• **WHAT IS EXPECTED**
Nothing but the lines below from the one containing "ordnete gegen den Beschuldigten die" through the one containing "byggföretag som kan hjälpa dig med dina" should appear in the answer, exact and without pictures.

[DATA EXTRACT — start]

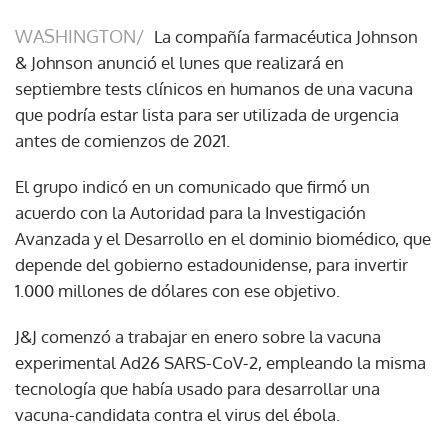
WASHINGTON/
La compañía farmacéutica Johnson
& Johnson anunció el lunes que realizará en
septiembre tests clínicos en humanos de una vacuna
que podría estar lista para ser utilizada de urgencia
antes de comienzos de 2021.
El grupo indicó en un comunicado que firmó un
acuerdo con la Autoridad para la Investigación
Avanzada y el Desarrollo en el dominio biomédico, que
depende del gobierno estadounidense, para invertir
1.000 millones de dólares con ese objetivo.
J&J comenzó a trabajar en enero sobre la vacuna
experimental Ad26 SARS-CoV-2, empleando la misma
tecnología que había usado para desarrollar una
vacuna-candidata contra el virus del ébola.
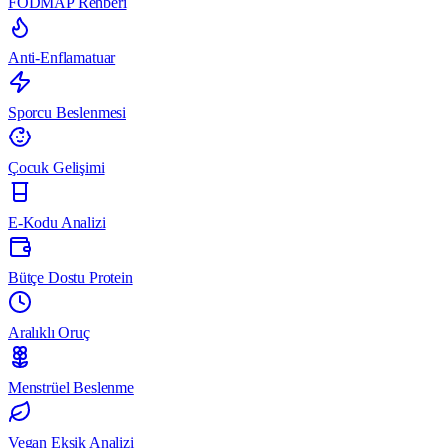
FODMAP Rehberi
Anti-Enflamatuar
Sporcu Beslenmesi
Çocuk Gelişimi
E-Kodu Analizi
Bütçe Dostu Protein
Aralıklı Oruç
Menstrüel Beslenme
Vegan Eksik Analizi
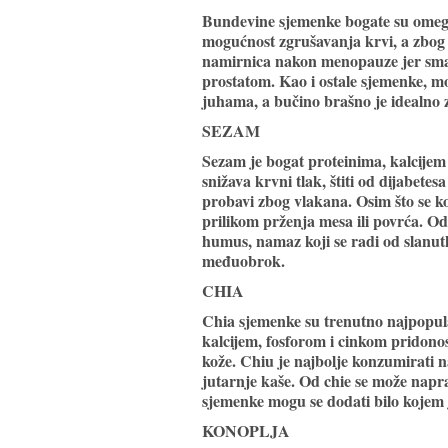
Bundevine sjemenke bogate su omega
mogućnost zgrušavanja krvi, a zbog a
namirnica nakon menopauze jer sman
prostatom. Kao i ostale sjemenke, mo
juhama, a bučino brašno je idealno 
SEZAM
Sezam je bogat proteinima, kalcijem 
snižava krvni tlak, štiti od dijabete
probavi zbog vlakana. Osim što se kori
prilikom prženja mesa ili povrća. Od
humus, namaz koji se radi od slanut
međuobrok.
CHIA
Chia sjemenke su trenutno najpopula
kalcijem, fosforom i cinkom pridonose
kože. Chiu je najbolje konzumirati n
jutarnje kaše. Od chie se može napra
sjemenke mogu se dodati bilo kojem j
KONOPLJA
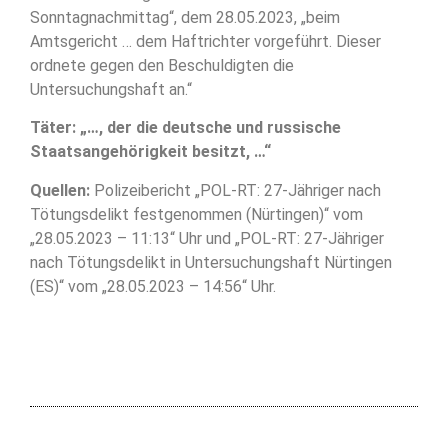
Sonntagnachmittag“, dem 28.05.2023, „beim
Amtsgericht … dem Haftrichter vorgeführt. Dieser
ordnete gegen den Beschuldigten die
Untersuchungshaft an.“
Täter: „…, der die deutsche und russische
Staatsangehörigkeit besitzt, …“
Quellen:
Polizeibericht „POL-RT: 27-Jähriger nach
Tötungsdelikt festgenommen (Nürtingen)“ vom
„28.05.2023 – 11:13“ Uhr und „POL-RT: 27-Jähriger
nach Tötungsdelikt in Untersuchungshaft Nürtingen
(ES)“ vom „28.05.2023 – 14:56“ Uhr.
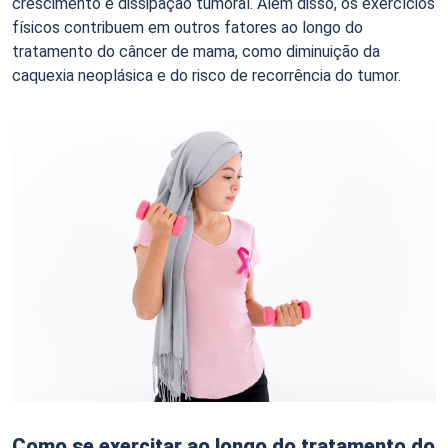
crescimento e dissipação tumoral. Além disso, os exercícios
físicos contribuem em outros fatores ao longo do
tratamento do câncer de mama, como diminuição da
caquexia neoplásica e do risco de recorrência do tumor.
Como se exercitar ao longo do tratamento do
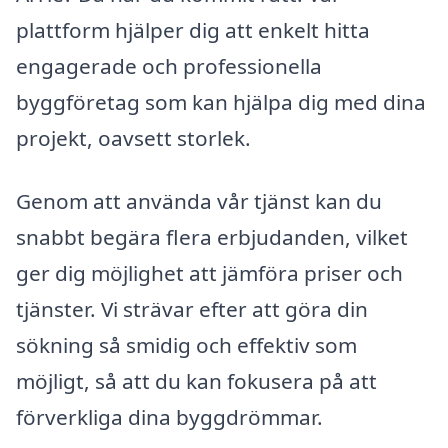
plattform hjälper dig att enkelt hitta
engagerade och professionella
byggföretag som kan hjälpa dig med dina
projekt, oavsett storlek.
Genom att använda vår tjänst kan du
snabbt begära flera erbjudanden, vilket
ger dig möjlighet att jämföra priser och
tjänster. Vi strävar efter att göra din
sökning så smidig och effektiv som
möjligt, så att du kan fokusera på att
förverkliga dina byggdrömmar.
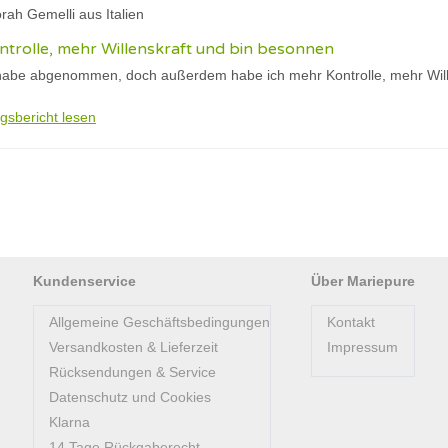
rah Gemelli aus Italien
trolle, mehr Willenskraft und bin besonnen
habe abgenommen, doch außerdem habe ich mehr Kontrolle, mehr Will
gsbericht lesen
Kundenservice
Über Mariepure
Allgemeine Geschäftsbedingungen
Kontakt
Versandkosten & Lieferzeit
Impressum
Rücksendungen & Service
Datenschutz und Cookies
Klarna
14 Tage Rückgaberecht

[DATA EXTRACT — finish]

• **EXERCISE RESULT**
ordnete gegen den Beschuldigten die
Untersuchungshaft an.“
Täter: „…, der die deutsche und russische
Staatsangehörigkeit besitzt, …“
Quellen:
Polizeibericht „POL-RT: 27-Jähriger nach
Tötungsdelikt festgenommen (Nürtingen)“ vom
„28.05.2023 – 11:13“ Uhr und „POL-RT: 27-Jähriger
nach Tötungsdelikt in Untersuchungshaft Nürtingen
(ES)“ vom „28.05.2023 – 14:56“ Uhr.
crescimento e dissipação tumoral. Além disso, os exercícios
físicos contribuem em outros fatores ao longo do
tratamento do câncer de mama, como diminuição da
caquexia neoplásica e do risco de recorrência do tumor.
Como se exercitar ao longo do tratamento do
plattform hjälper dig att enkelt hitta
engagerade och professionella
byggföretag som kan hjälpa dig med dina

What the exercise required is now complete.